__Task brief__.
Across the entries that follow, work out the number of lines containing the string "center", and state it alone.

__Provided information__.
^^^^^^^^

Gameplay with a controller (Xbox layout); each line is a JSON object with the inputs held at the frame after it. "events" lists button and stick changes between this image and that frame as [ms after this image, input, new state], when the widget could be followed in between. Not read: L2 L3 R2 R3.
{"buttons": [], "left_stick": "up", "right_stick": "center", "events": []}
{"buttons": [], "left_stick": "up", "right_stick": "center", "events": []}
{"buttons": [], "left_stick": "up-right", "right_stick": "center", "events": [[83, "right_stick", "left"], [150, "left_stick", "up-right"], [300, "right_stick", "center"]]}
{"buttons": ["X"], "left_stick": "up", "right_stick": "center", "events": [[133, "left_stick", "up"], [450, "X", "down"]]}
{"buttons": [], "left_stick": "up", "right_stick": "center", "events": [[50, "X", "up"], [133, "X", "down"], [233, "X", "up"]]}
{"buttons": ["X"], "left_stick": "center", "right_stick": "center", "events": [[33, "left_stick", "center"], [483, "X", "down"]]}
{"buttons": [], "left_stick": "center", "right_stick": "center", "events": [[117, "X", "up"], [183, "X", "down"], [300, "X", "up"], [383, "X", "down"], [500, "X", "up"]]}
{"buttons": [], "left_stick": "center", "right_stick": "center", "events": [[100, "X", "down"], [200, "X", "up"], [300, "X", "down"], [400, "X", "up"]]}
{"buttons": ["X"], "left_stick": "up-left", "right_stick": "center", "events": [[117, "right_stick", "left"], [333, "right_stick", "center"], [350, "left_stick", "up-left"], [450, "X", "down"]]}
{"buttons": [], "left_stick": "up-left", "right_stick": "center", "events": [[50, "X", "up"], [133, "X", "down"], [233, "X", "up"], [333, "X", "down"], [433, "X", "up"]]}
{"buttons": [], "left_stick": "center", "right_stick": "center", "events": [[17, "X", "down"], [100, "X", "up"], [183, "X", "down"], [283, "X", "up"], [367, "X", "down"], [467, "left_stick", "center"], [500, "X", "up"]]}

^^^^^^^^

__Written solution__.
11